• **Passage to read**
*** Block opens ***
Wine can go bad, even if you haven't opened it yet. How long a wine can go before it spoils depends on the type of wine you’re drinking and how it’s stored, but no wine is immune to spoilage.

Spotting a bad wine and keeping your wine from going bad is good information to add to your wine basics.  

How long does an opened bottle of wine last?

How long an opened bottle of wine lasts before it goes bad depends on the wine. Here’s a cheat sheet:

  • Sparkling wine: 1-2 days
  • Rosé wine: 4-5 days
  • Light white wine: 4-5 days
  • Full-bodied white wine: 3-5 days
  • Red wine: 3-6 days
  • Dessert wine: 3-7 days
  • Fortified wine: 1-3 weeks

Fun fact: Boxed wine can last for up to 6 weeks after opening before going bad. Oxygen is a wine’s worst enemy when it comes to spoilage, and those bags inside a box of wine keep oxygen out better than even the best wine stoppers.

How long does an unopened bottle of wine last?

The shelf life of an unopened bottle of wine is much longer. 

How long is unopened wine good for? How long an unopened wine is good for depends on the type of wine and how it is stored. For example, a vintage sparkling wine stored correctly can last up to 10 years.

Here are a few more timelines for how long you can keep unopened bottles of wine:

  • Rosé wine: 1-2 years
  • White wine: 1-2 years
  • Red wine: 2-3 years
  • Sparkling wine: 3-4 years
  • Fortified wine: 10-20 years

Some wines have an expiration date printed right on the bottle. If your bottle doesn’t, check the vintage date. If it’s a red wine, a good rule of thumb is to drink it within 2 years of the printed vintage date. For white wine, add one year.

Why does wine go bad?

A few things are happening when a bottle of wine is opened. Exposure to air leads to oxidation, which affects the wine’s integrity and turns it stale.

Another chemical reaction comes from the wine’s exposure to bacteria that turn alcohol into acetic acid. These acetic acid bacteria (AAB) are behind the vinegary taste and smell of a wine that has obviously gone bad.
*** Block closes ***
• **Record set**
*** Block opens ***
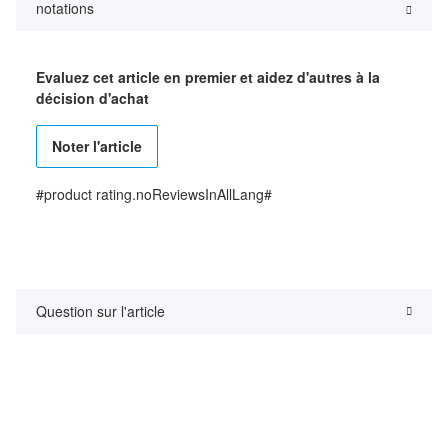
notations
Evaluez cet article en premier et aidez d'autres à la
décision d'achat
Noter l'article
#product rating.noReviewsInAllLang#
Question sur l'article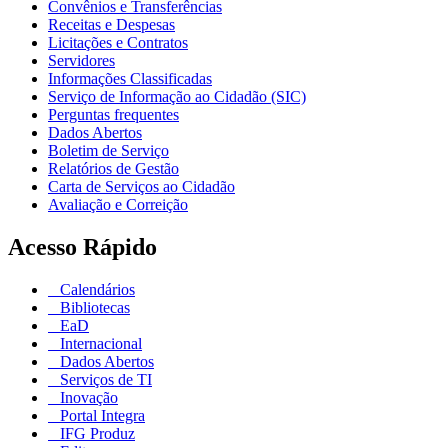
Convênios e Transferências
Receitas e Despesas
Licitações e Contratos
Servidores
Informações Classificadas
Serviço de Informação ao Cidadão (SIC)
Perguntas frequentes
Dados Abertos
Boletim de Serviço
Relatórios de Gestão
Carta de Serviços ao Cidadão
Avaliação e Correição
Acesso Rápido
Calendários
Bibliotecas
EaD
Internacional
Dados Abertos
Serviços de TI
Inovação
Portal Integra
IFG Produz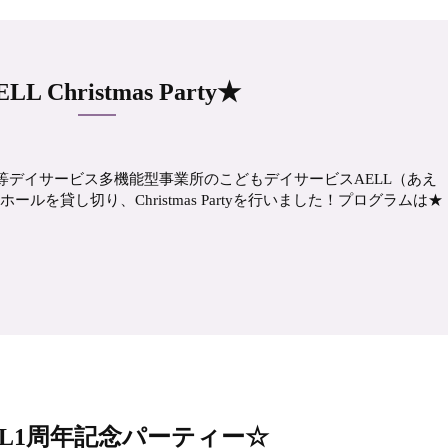
LL Christmas Party★
等デイサービス多機能型事業所のこどもデイサービスAELL（あえ
ホールを貸し切り、Christmas Partyを行いました！プログラムは★
LL1周年記念パーティー☆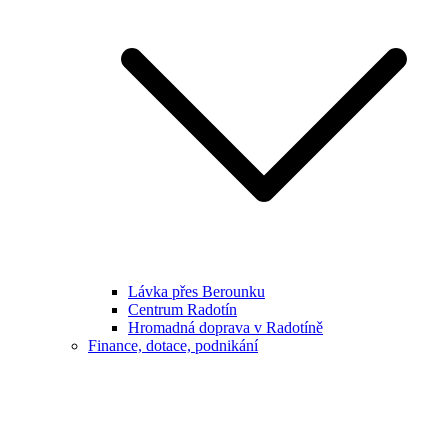
Lávka přes Berounku
Centrum Radotín
Hromadná doprava v Radotíně
Finance, dotace, podnikání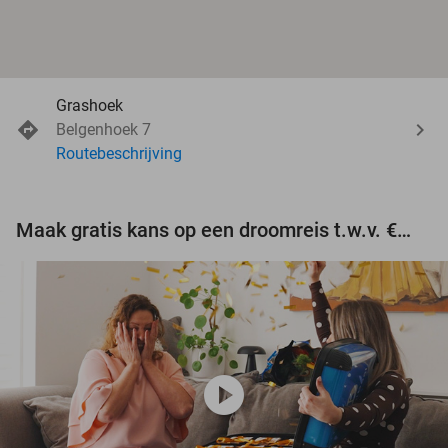
Grashoek
Belgenhoek 7
Routebeschrijving
Maak gratis kans op een droomreis t.w.v. €3.000!
play_circle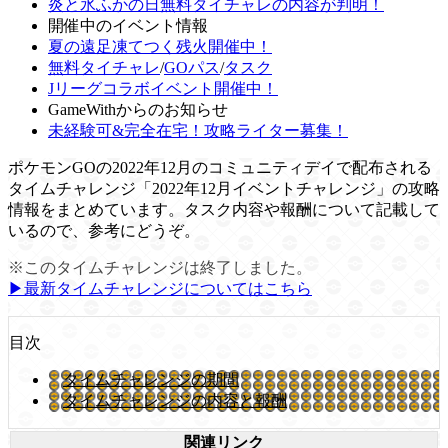
炎と氷ふかの日無料タイチャレの内容が判明！
開催中のイベント情報
夏の遠足凍てつく残火開催中！
無料タイチャレ
/
GOパス
/
タスク
Jリーグコラボイベント開催中！
GameWithからのお知らせ
未経験可&完全在宅！攻略ライター募集！
ポケモンGOの2022年12月のコミュニティデイで配布される
タイムチャレンジ「2022年12月イベントチャレンジ」の攻略
情報をまとめています。タスク内容や報酬について記載して
いるので、参考にどうぞ。
※このタイムチャレンジは終了しました。
▶︎最新タイムチャレンジについてはこちら
目次
タイムチャレンジの期間
タイムチャレンジの内容と報酬
関連リンク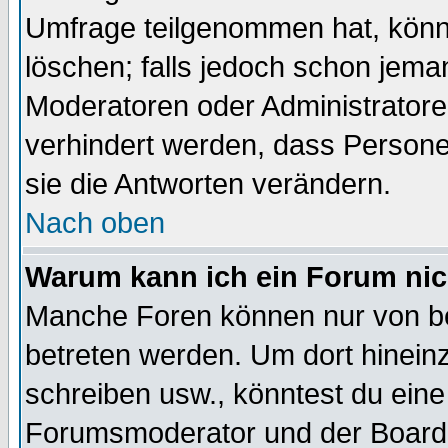
Umfrage teilgenommen hat, könn
löschen; falls jedoch schon jema
Moderatoren oder Administratoren
verhindert werden, dass Persone
sie die Antworten verändern.
Nach oben
Warum kann ich ein Forum nic
Manche Foren können nur von b
betreten werden. Um dort hinein
schreiben usw., könntest du eine
Forumsmoderator und der Boarda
*** Block closes ***
• **Problem description**
According to the text about wine spoilage, how long can boxed wine last after opening before it goes bad? The records are separate from the text about wine and are not connected to it.

• **Task response**
Up to 6 weeks.